Monday, June 05, 2006

Caryn James spends more than 1,000 words picking at Jennifer Aniston in the Times. It's a seriously weird sort of tirade, kind of catty (and I hate that word) disguised as critical:

The relationship with Mr. Vaughn itself may have cost Ms. Aniston sympathy. In terms of her image it doesn't even matter if that relationship exists; the public believes it does. And while replacing Mr. Pitt with a new trophy guy would have seemed like vindication for the wounded princess, instead she has reached beneath her on the celebrity food chain. Mr. Vaughn seems smarter than his on-screen persona, and his mega-hit "Wedding Crashers" gave him some Hollywood clout. Still, nobody says, How did she get him? Just the opposite.

Speaking of Jennifer Aniston, I love what the av club has to say about The Break Up:

It's like watching the "we were on a break" episode of Friends stretched to feature length, and without the blessed relief of commercial breaks or the promise of Seinfeld around the corner.

Gwynne Watkins has a cool take on that movie Hard Candy, which looked like it could be good, if not for... well, some of what she points out.

Recently, a Dateline special got parents up in arms about the dangers of MySpace. The fear: those suggestive photos teenage girls may be noticed by, well, men looking for suggestive photos of teenage girls. Yet considering how badly they want to protect these girls, neither the MySpace protestors nor the producers of Dateline nor the makers of Hard Candy seem interested in what the teenage girls are thinking. And that seems to me to be a crucial oversight. Why is a fourteen-year-old girl's totally normal sexuality more frightening to look at than the stunted deviance of a pedophile?

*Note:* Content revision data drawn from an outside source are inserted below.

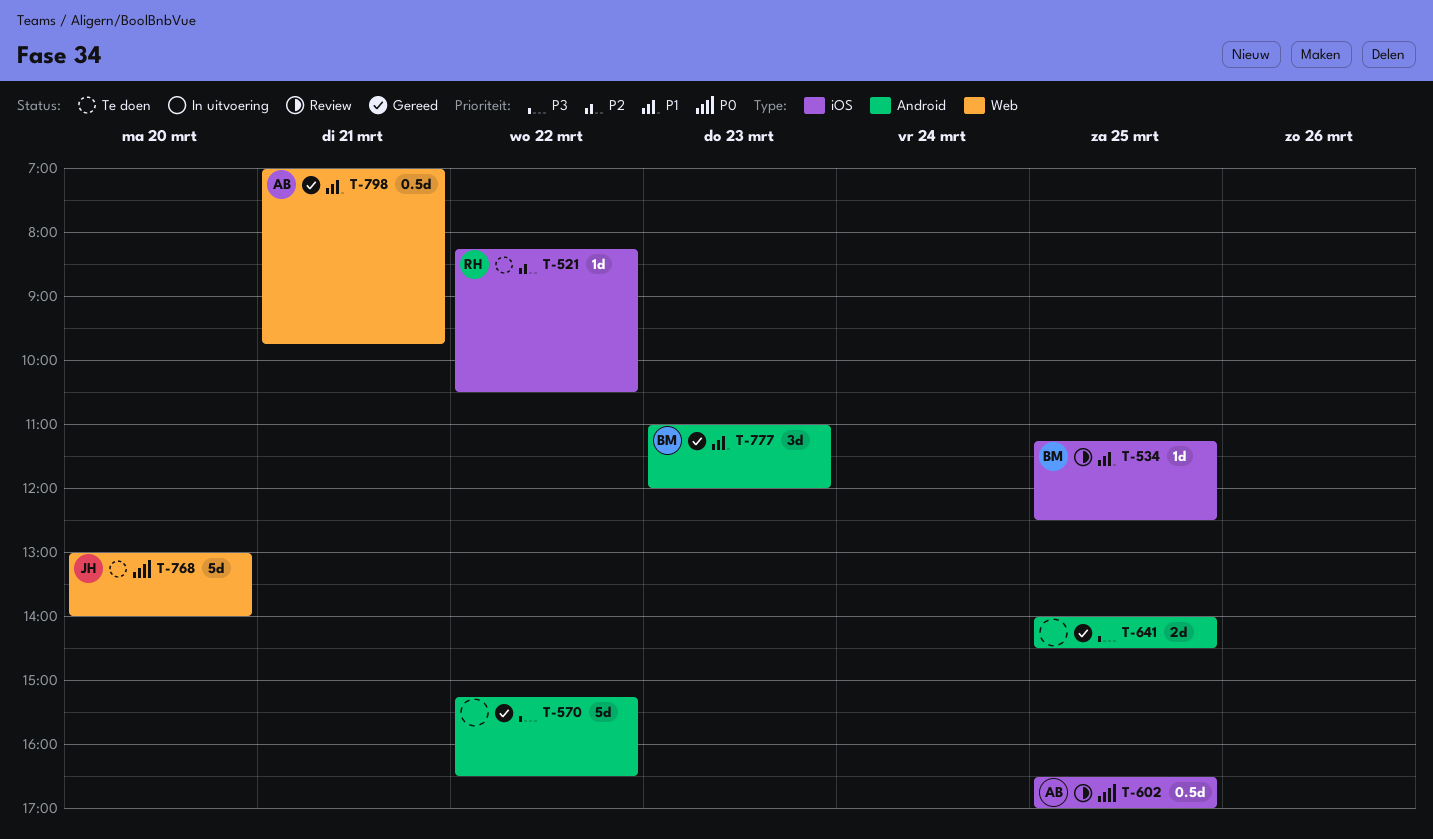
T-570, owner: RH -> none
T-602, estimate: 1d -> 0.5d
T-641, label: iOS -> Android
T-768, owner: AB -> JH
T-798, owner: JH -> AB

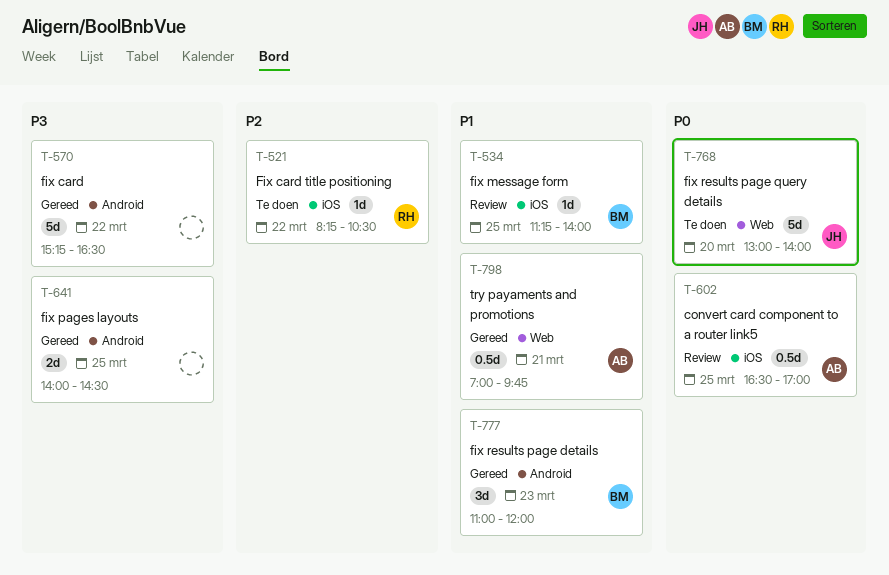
T-534, ends: 12:30 -> 14:00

The fancy new issue of Bookslut has interviews with Anthony Bourdain, Hal Niedzviecki, Hillary Carlip, Salvador Plascencia, Charles De Lint and George Saunders, and the column I wrote wherein I help prolong the debate about that stupid "best work of fiction in the last 25 years" list (Mike Schaub calls it "the New York Times' most regrettable decision since hiring Judy Miller").